It is a common sentiment among people involved with maths Olympiads that Muirhead's inequality should only be used to find if an AM-GM proof exists.
A common bruteforce technique with inequalities is to clear denominators, multiply everything out, and apply Muirhead's or Schur's. However, it is worth noting that any inequality that can be proved directly with Muirhead can also be proved using the Arithmetic Mean-Geometric Mean inequality. In fact, IMO gold medalist Thomas Mildorf says it is unwise to use Muirhead in an Olympiad solution; one should use an application of AM-GM instead. Thus, it is suggested that Muirhead be used only to verify that an inequality can be proved with AM-GM before demonstrating the full AM-GM proof.
My question is: Can that fact guide us in finding that AM-GM proof?
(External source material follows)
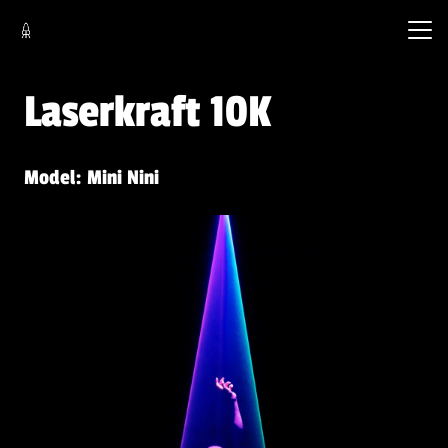
Laserkraft 10K
Model: Mini Nini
Other than the fact that it implies its existance.
I was trying to solve $\displaystyle a+b+c \leq \frac{a^3}{bc}+\frac{b^3}{ac}+\frac{c^3}{ab}$. By clearing denominators $\displaystyle a^2bc+ab^2c+abc^2\leq a^4+b^4+c^4$ we can get a proof by Muirhead's since $(2,1,1)\prec (4,0,0)$. But I had a harder time finding that AM-GM proof $\displaystyle \sum a^2 bc=\sum (a^3)^{2/3}(b^3)^{1/3}(c^3)^{1/3}\leq \sum 2a^3/3+b^3/3+c^3/3$. I used this example as a reference if needed.
Could the Muirhead solution guide you to how you should apply AM-GM on the cleared denominators? Maybe by the weighted AM-GM? Or does the fact that a Muirhead proof exists just mean that you should randomly look for the AM-GM proof either on the initial inequality or its cleared denominators version or even an intermediate step without giving you any further indication on how to apply it?
From weighted AM-GM, we get $$ \frac12 a^4 + \frac14 b^4 + \frac14 c^4 \ge (a^4)^{1/2} (b^4)^{1/4} (c^4)^{1/4} = a^2bc. $$ If we add up the symmetric versions of this inequality, we get exactly the inequality $$a^4 + b^4 + c^4 \ge a^2 bc + a b^2 c + a b c^2.$$
In general, whenever one exponent sequence majorizes another, we can somehow group up the terms of Muirhead's inequality and apply AM-GM several times, instead.
The grouping is not immediate, and often it is not unique. To give another example: suppose we applied Muirhead's inequality to get $$a^3b + a^3c + b^3a + b^3c + c^3a + c^3b \ge 2a^2 bc + 2a b^2 c + 2a b c^2.$$ To deduce the same inequality with AM-GM, the term $a^2bc$ must somehow be written as $$(a^3b)^{n_1} (a^3c)^{n_2} (b^3a)^{n_3} (b^3c)^{n_4} (c^3a)^{n_5} (c^3b)^{n_6}$$ where $n_1 + n_2 + n_3 + n_4 + n_5 + n_6 = 1$. This is underconstrained. For example, we can say $$\frac14 a^3 b + \frac14 a^3 c + \frac14 b^3a + \frac14 c^3 a \ge (a^3b)^{1/4} (a^3c)^{1/4} (b^3a)^{1/4} (c^3a)^{1/4} = a^2bc$$ or we can say $$\frac13 a^3b + \frac13 a^3c + \frac16 b^3c + \frac16 c^3b \ge (a^3b)^{1/3} (a^3c)^{1/3} (b^3c)^{1/6}(c^3b)^{1/6} = a^2bc.$$ For help coming up with these: I first figured that we'd need to use the $a^3b$ and/or the $a^3c$ terms to get a factor $a^2$ on the right. Since $a^2bc$ has equal exponents of $b$ and $c$, I decided we might as well treat $b$ and $c$ in the same way on the left. This is still underconstrained, so to simplify our lives, I threw some terms away to get a unique solution - in two different ways.
Whichever way we use AM-GM, once we add up all symmetric versions of the inequality, we should get the same inequality that Muirhead had.
A proof of Muirhead's inequality can be used to "chase down" one particular construction of the exponents used in weighted AM-GM, but it's probably not worth it.